Kidney beans are called beans here. Dry stir is a quite common method in Sichuan cuisine. It is mainly to dry the ingredients slowly with oil to produce a special burnt, fragrant and crisp flavor.
Step1:Wash the kidney beans and remove the tendons at both ends. Then break them into 56 cm segments. Cut the garlic and onion into pieces. Cut the dried peppers into sections for later use.
Step2:Drain the beans thoroughly. Use a small pot. Heat the small pot. Pour in the oil and heat it up. When the oil is 5% hot, put in the kidney bean. Change to medium heat and fry slowly until the surface turns white. When the skin begins to wrinkle, drain the oil and remove.

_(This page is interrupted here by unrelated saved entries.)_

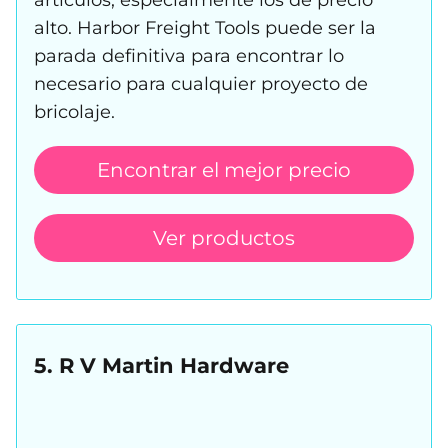
alto. Harbor Freight Tools puede ser la
parada definitiva para encontrar lo
necesario para cualquier proyecto de
bricolaje.
Encontrar el mejor precio
Ver productos
5. R V Martin Hardware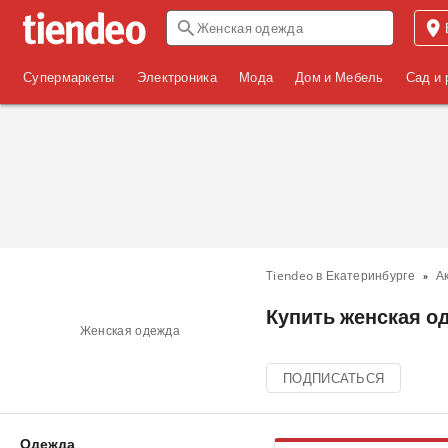
Супермаркеты
Электроника
Мода
Дом и Мебель
Сад и 
Tiendeo в Екатеринбурге
А
Купить женская од
Женская одежда
ПОДПИСАТЬСЯ
Одежда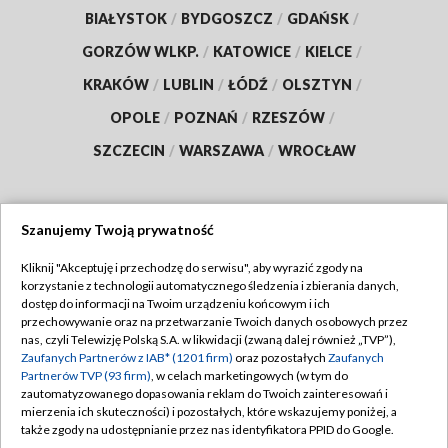
BIAŁYSTOK
/
BYDGOSZCZ
/
GDAŃSK
/
GORZÓW WLKP.
/
KATOWICE
/
KIELCE
/
KRAKÓW
/
LUBLIN
/
ŁÓDŹ
/
OLSZTYN
/
OPOLE
/
POZNAŃ
/
RZESZÓW
/
SZCZECIN
/
WARSZAWA
/
WROCŁAW
Szanujemy Twoją prywatność
Dołącz do nas:
Kliknij "Akceptuję i przechodzę do serwisu", aby wyrazić zgody na
korzystanie z technologii automatycznego śledzenia i zbierania danych,
TVP
dostęp do informacji na Twoim urządzeniu końcowym i ich
Abonament TVP
przechowywanie oraz na przetwarzanie Twoich danych osobowych przez
Regulamin TVP
nas, czyli Telewizję Polską S.A. w likwidacji (zwaną dalej również „TVP”),
Emisja w TVP
Polityka prywatności
Zaufanych Partnerów z IAB* (1201 firm)
oraz pozostałych
Zaufanych
Partnerów TVP (93 firm)
, w celach marketingowych (w tym do
Centrum informacji TVP
Moje zgody
zautomatyzowanego dopasowania reklam do Twoich zainteresowań i
mierzenia ich skuteczności) i pozostałych, które wskazujemy poniżej, a
Naziemna Telewizja Cyfrowa
Pomoc
także zgody na udostępnianie przez nas identyfikatora PPID do Google.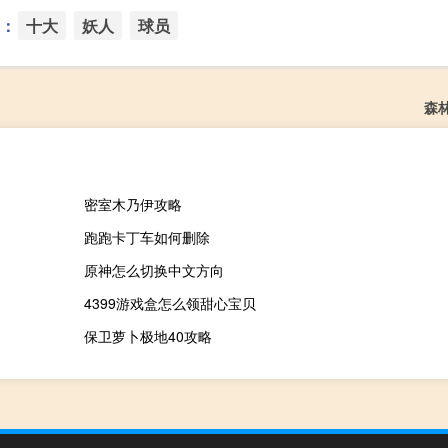
：
十大
妖人
球员
森
密室木乃伊攻略
跑跑卡丁车如何删除
原神怎么切换中文方向
4399游戏盒怎么领甜心宝贝
保卫萝卜极地40攻略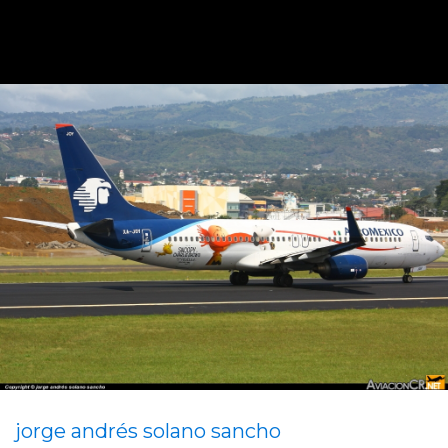
jorge andrés solano sancho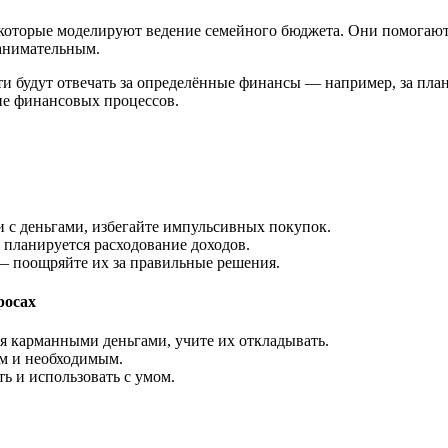
которые моделируют ведение семейного бюджета. Они помогают 
занимательным.
и будут отвечать за определённые финансы — например, за план
ие финансовых процессов.
 с деньгами, избегайте импульсивных покупок.
 планируется расходование доходов.
— поощряйте их за правильные решения.
росах
я карманными деньгами, учите их откладывать.
м и необходимым.
ть и использовать с умом.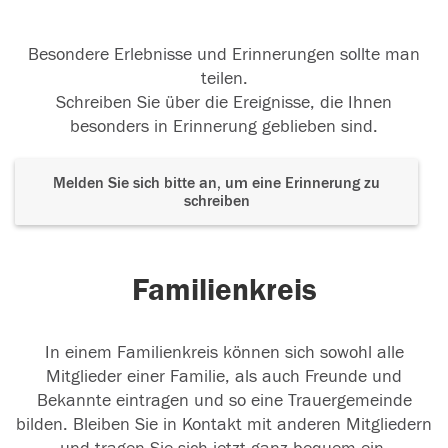
Besondere Erlebnisse und Erinnerungen sollte man
teilen.
Schreiben Sie über die Ereignisse, die Ihnen
besonders in Erinnerung geblieben sind.
Melden Sie sich bitte an, um eine Erinnerung zu
schreiben
Familienkreis
In einem Familienkreis können sich sowohl alle
Mitglieder einer Familie, als auch Freunde und
Bekannte eintragen und so eine Trauergemeinde
bilden. Bleiben Sie in Kontakt mit anderen Mitgliedern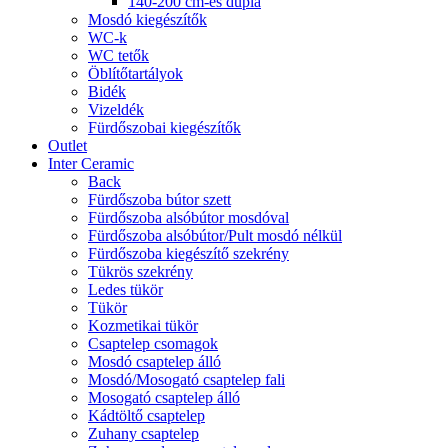
140-200 cm-es dupla
Mosdó kiegészítők
WC-k
WC tetők
Öblítőtartályok
Bidék
Vizeldék
Fürdőszobai kiegészítők
Outlet
Inter Ceramic
Back
Fürdőszoba bútor szett
Fürdőszoba alsóbútor mosdóval
Fürdőszoba alsóbútor/Pult mosdó nélkül
Fürdőszoba kiegészítő szekrény
Tükrös szekrény
Ledes tükör
Tükör
Kozmetikai tükör
Csaptelep csomagok
Mosdó csaptelep álló
Mosdó/Mosogató csaptelep fali
Mosogató csaptelep álló
Kádtöltő csaptelep
Zuhany csaptelep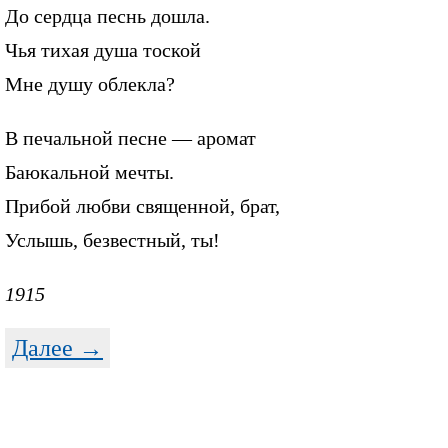
До сердца песнь дошла.
Чья тихая душа тоской
Мне душу облекла?
В печальной песне — аромат
Баюкальной мечты.
Прибой любви священной, брат,
Услышь, безвестный, ты!
1915
Далее →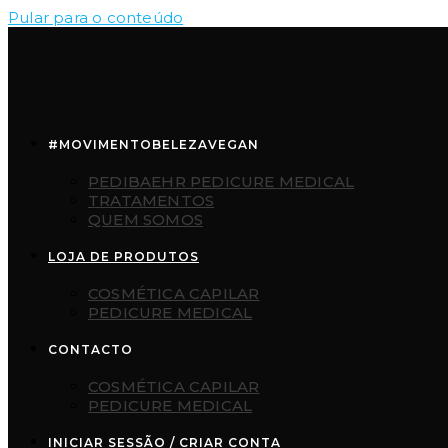
Pular para o conteúdo
#MOVIMENTOBELEZAVEGAN
PEDIBAEHR PEDICURE MEDICAL
TRATAMENTOS
QUEM SOMOS
LOJA DE PRODUTOS
COSMÉTICA CAPILAR
PEDICURE MEDICAL
CONTACTO
COSMÉTICA CAPILAR
PEDICURE MEDICAL
INICIAR SESSÃO / CRIAR CONTA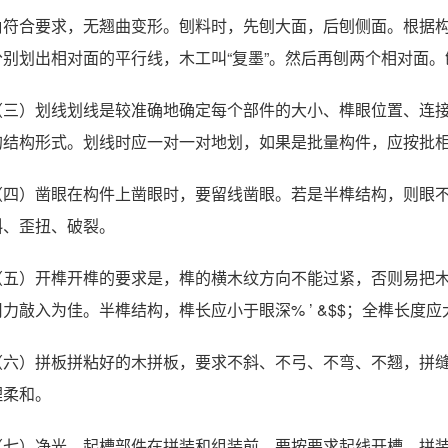
角符合要求，无翘曲变形。刨料时，先刨大面，后刨侧面。根据
分别划出相对面的平行线，木工叫“复墨”。然后再刨两个相对面
（三）划线划线是较准确地确定每个部件的大小、榫眼位置、连
的结构形式。划线时应一对一对地划，如果是批量构件，应按批
（四）凿眼在构件上凿眼时，要留线凿眼。若是半榫结构，则眼
斜、歪扭、破裂。
（五）开榫开榫的要求是，榫的横木纹方向不能过紧，否则易把
用力敲入为佳。半榫结构，榫长应小于眼深% ’ &$$；全榫长度应大于木
（六）拼板拼粘好的木拼板，要求不斜、不弓、不弯、不翘，拼
理柔和。
（七）净光、起槽部件在拼装和组装前，要按要求起线开槽，拼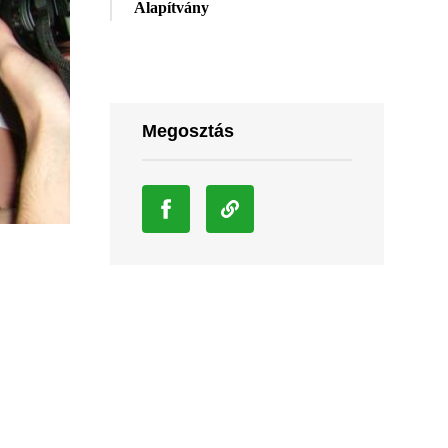
Alapítvány
Megosztás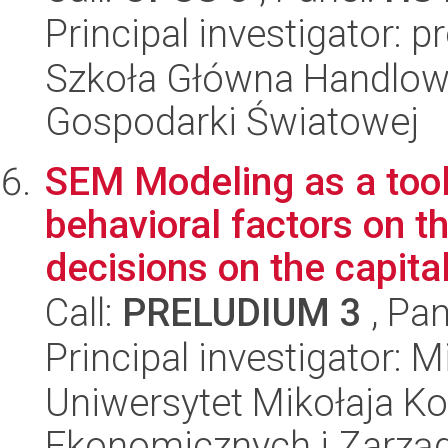
Principal investigator: 
Szkoła Główna Handlow
Gospodarki Światowej
SEM Modeling as a tool
behavioral factors on th
decisions on the capital
Call:
PRELUDIUM 3
, Pan
Principal investigator: 
Uniwersytet Mikołaja Ko
Ekonomicznych i Zarzą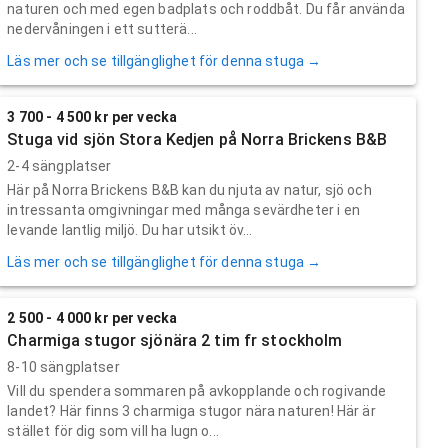
naturen och med egen badplats och roddbåt. Du får använda
nedervåningen i ett sutterä...
Läs mer och se tillgänglighet för denna stuga →
3 700 - 4 500 kr per vecka
Stuga vid sjön Stora Kedjen på Norra Brickens B&B
2-4 sängplatser
Här på Norra Brickens B&B kan du njuta av natur, sjö och
intressanta omgivningar med många sevärdheter i en
levande lantlig miljö. Du har utsikt öv...
Läs mer och se tillgänglighet för denna stuga →
2 500 - 4 000 kr per vecka
Charmiga stugor sjönära 2 tim fr stockholm
8-10 sängplatser
Vill du spendera sommaren på avkopplande och rogivande
landet? Här finns 3 charmiga stugor nära naturen! Här är
stället för dig som vill ha lugn o...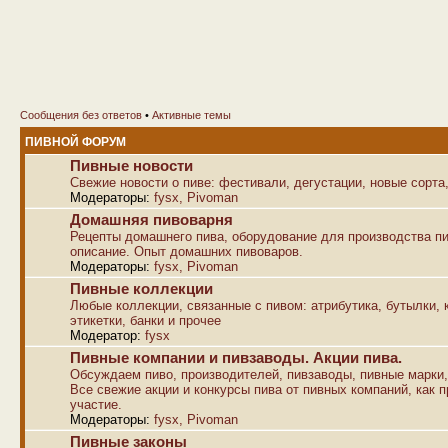
Сообщения без ответов
•
Активные темы
ПИВНОЙ ФОРУМ
Пивные новости
Свежие новости о пиве: фестивали, дегустации, новые сорта,
Модераторы:
fysx
,
Pivoman
Домашняя пивоварня
Рецепты домашнего пива, оборудование для производства пи
описание. Опыт домашних пивоваров.
Модераторы:
fysx
,
Pivoman
Пивные коллекции
Любые коллекции, связанные с пивом: атрибутика, бутылки, к
этикетки, банки и прочее
Модератор:
fysx
Пивные компании и пивзаводы. Акции пива.
Обсуждаем пиво, производителей, пивзаводы, пивные марки,
Все свежие акции и конкурсы пива от пивных компаний, как п
участие.
Модераторы:
fysx
,
Pivoman
Пивные законы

Step3:Add cooking wine to the meat stuffing and marinate for 2 minutes. Add the base oil into the wok. When the wok is 70% hot, put in the meat stuffing. Use a shovel to quickly disperse the meat stuffing. Stir fry the meat stuffing and put it out for use.
Step4:Add a little oil to the pot and heat it over high heat. Add in the dried chilli, chopped green onion and chopped garlic to stir fry the flavor.
Step5:Pour in the Fried String beans and stir fry for several times. Then pour in the meat stuffing. Stir in the soy sauce, soy sauce, salt and sugar and stir fry for 1 minute. Wait until the seasoning and vegetables are well mixed.
Cooking tips:There are skills in making delicious dishes.